======== TEXTAUSZUG ========

Der Zusammenbau der Roboter mit den Schülern hat in der Regel eine Doppelstunde benötigt. Mittels mehrerer großformatiger Detailvideos von einem erfolgreichen Lötvorgang lernten die Teilnehmer, wie sie eine gute Lötstelle erkennen und selber umsetzen können. Alternativ hierzu kann der Lehrer selber am Lehrertisch eine Lötstelle vorführen und mittels Dokumentenkamera projizieren. Nicht bewährt hat sich das ,Löten lernen' nach dem Trial and Error Verfahren.

Für eine effiziente Umsetzung beim Bau hat sich ein Betreuungsverhältnis von 15:1 als optimal erwiesen, wobei jeweils zwei Schüler einen Arbeitsplatz gemeinsam verwenden und sich so gegenseitig unterstützen können.

========

Beantworte anhand des Textes zum Roboterbau diese drei Fragen.
(a) Wie viel Zeit hat der Zusammenbau der Roboter mit den Schülern in der Regel benötigt?
(b) Welches Verfahren hat sich beim Lötenlernen nicht bewährt?
(c) Welches Betreuungsverhältnis hat sich beim Bau als optimal erwiesen?
Die Daten stammen aus einer anderen Quelle.

======== VORLIEGENDE DATEN ========

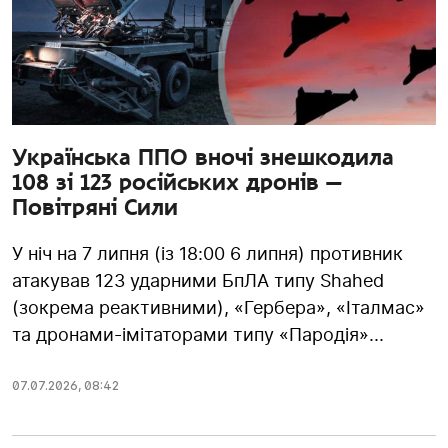
Українська ППО вночі знешкодила
108 зі 123 російських дронів —
Повітряні Сили
У ніч на 7 липня (із 18:00 6 липня) противник
атакував 123 ударними БпЛА типу Shahed
(зокрема реактивними), «Гербера», «Італмас»
та дронами-імітаторами типу «Пародія»...
07.07.2026
,
08:42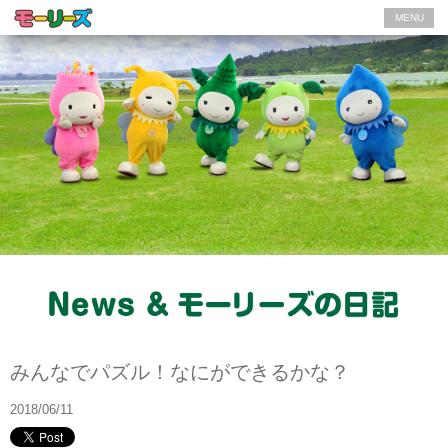
MENU
モーリーズの日記
みんなでパズル！なにができるかな？
2018/06/11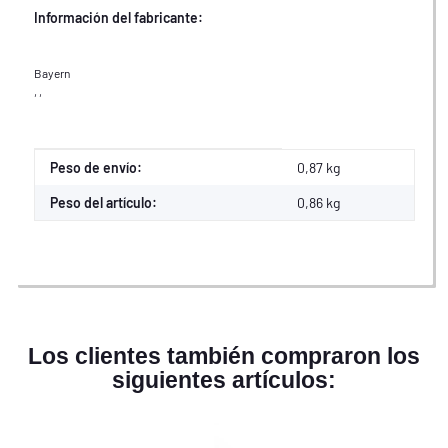
Información del fabricante:
Bayern
, ,
Propiedad del producto
Valor
Peso de envío:
0,87 kg
Peso del artículo:
0,86
kg
Los clientes también compraron los
siguientes artículos: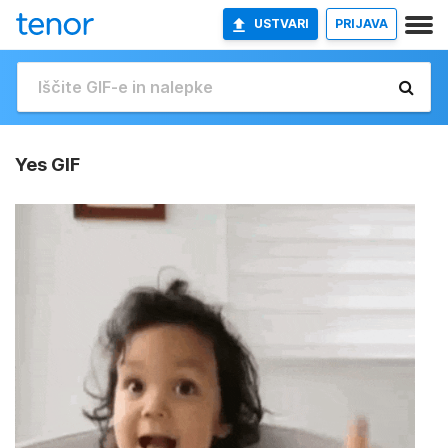
USTVARI
PRIJAVA
Yes GIF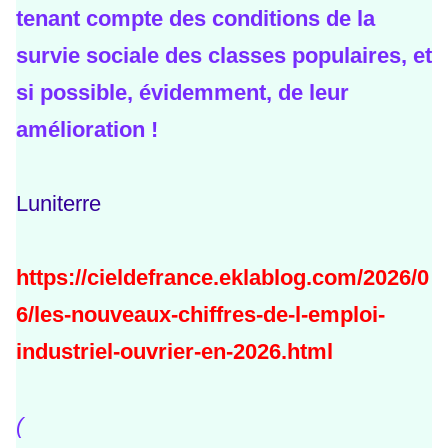
tenant compte des conditions de la
survie sociale des classes populaires, et
si possible, évidemment, de leur
amélioration !
Luniterre
https://cieldefrance.eklablog.com/2026/0
6/les-nouveaux-chiffres-de-l-emploi-
industriel-ouvrier-en-2026.html
(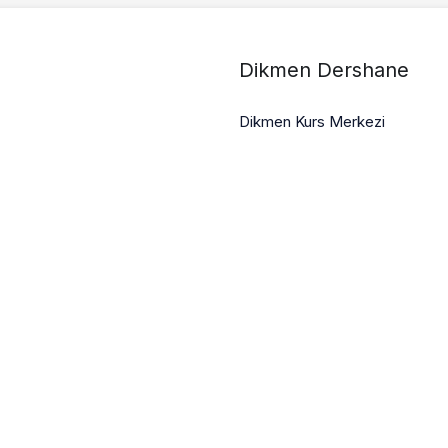
Dikmen Dershane
Dikmen Kurs Merkezi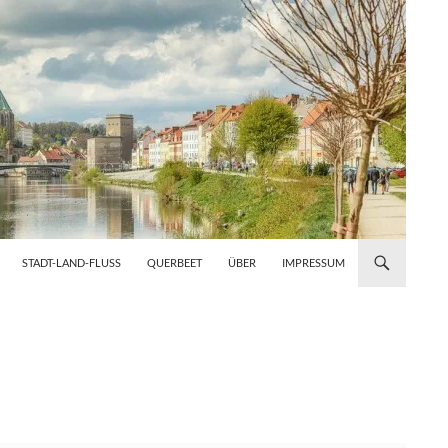
STADT-LAND-FLUSS
QUERBEET
ÜBER
IMPRESSUM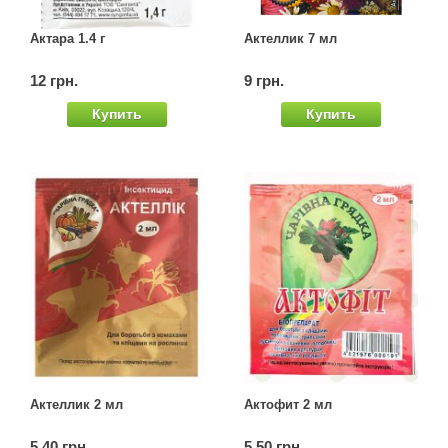
Семена щавеля
Актара 1.4 г
Актеллик 7 мл
Купить семена - хиты продаж
Элитные семена в банках
12 грн.
9 грн.
Архив
Купить
Купить
Актеллик 2 мл
Актофит 2 мл
5.40 грн.
5.50 грн.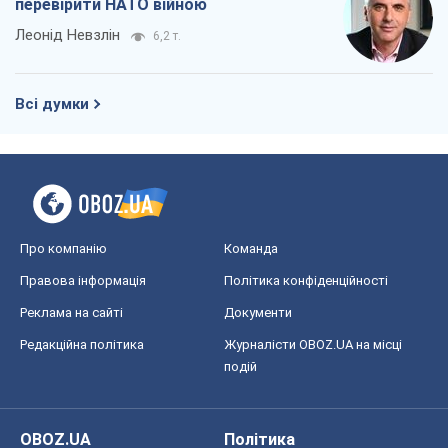
перевірити НАТО війною
Леонід Невзлін
6,2 т.
Всі думки
Про компанію
Команда
Правова інформація
Політика конфіденційності
Реклама на сайті
Документи
Редакційна політика
Журналісти OBOZ.UA на місці
подій
OBOZ.UA
Політика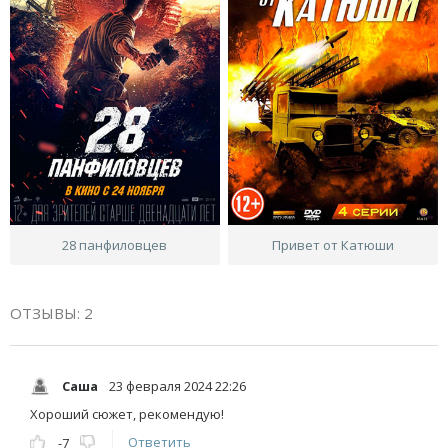
28 панфиловцев
Привет от Катюши
ОТЗЫВЫ: 2
Саша
23 февраля 2024 22:26
Хороший сюжет, рекомендую!
Ответить
-7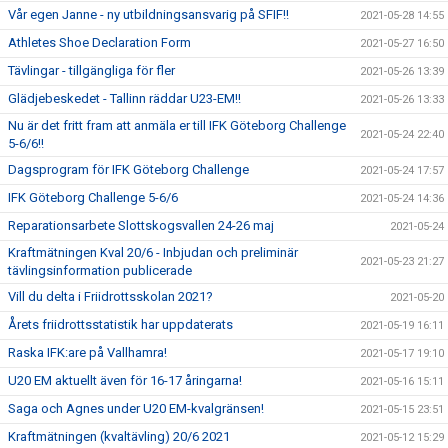
Vår egen Janne - ny utbildningsansvarig på SFIF!!
2021-05-28 14:55
Athletes Shoe Declaration Form
2021-05-27 16:50
Tävlingar - tillgängliga för fler
2021-05-26 13:39
Glädjebeskedet - Tallinn räddar U23-EM!!
2021-05-26 13:33
Nu är det fritt fram att anmäla er till IFK Göteborg Challenge
2021-05-24 22:40
5-6/6!!
Dagsprogram för IFK Göteborg Challenge
2021-05-24 17:57
IFK Göteborg Challenge 5-6/6
2021-05-24 14:36
Reparationsarbete Slottskogsvallen 24-26 maj
2021-05-24
Kraftmätningen Kval 20/6 - Inbjudan och preliminär
2021-05-23 21:27
tävlingsinformation publicerade
Vill du delta i Friidrottsskolan 2021?
2021-05-20
Årets friidrottsstatistik har uppdaterats
2021-05-19 16:11
Raska IFK:are på Vallhamra!
2021-05-17 19:10
U20 EM aktuellt även för 16-17 åringarna!
2021-05-16 15:11
Saga och Agnes under U20 EM-kvalgränsen!
2021-05-15 23:51
Kraftmätningen (kvaltävling) 20/6 2021
2021-05-12 15:29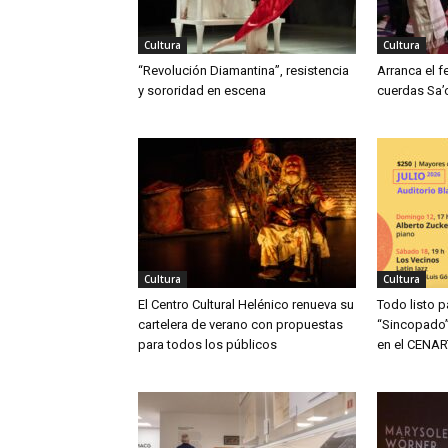
Cultura
Cultura
“Revolución Diamantina”, resistencia
Arranca el f
y sororidad en escena
cuerdas Sa’
Cultura
Cultura
El Centro Cultural Helénico renueva su
Todo listo p
cartelera de verano con propuestas
“Sincopado”
para todos los públicos
en el CENAR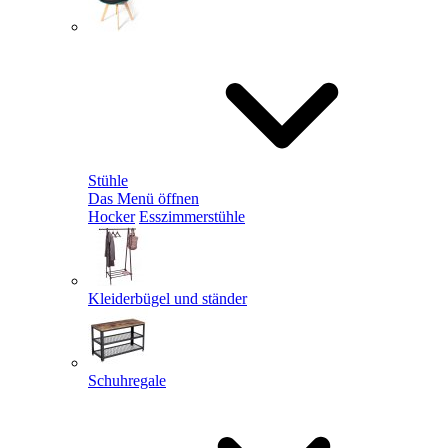
Stühle
Das Menü öffnen
Hocker
Esszimmerstühle
Kleiderbügel und ständer
Schuhregale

========

SCHRIFTLICHE ANTWORT:
(a) In der Regel eine Doppelstunde.
(b) Das Lötenlernen nach dem Trial-and-Error-Verfahren.
(c) Ein Betreuungsverhältnis von 15:1.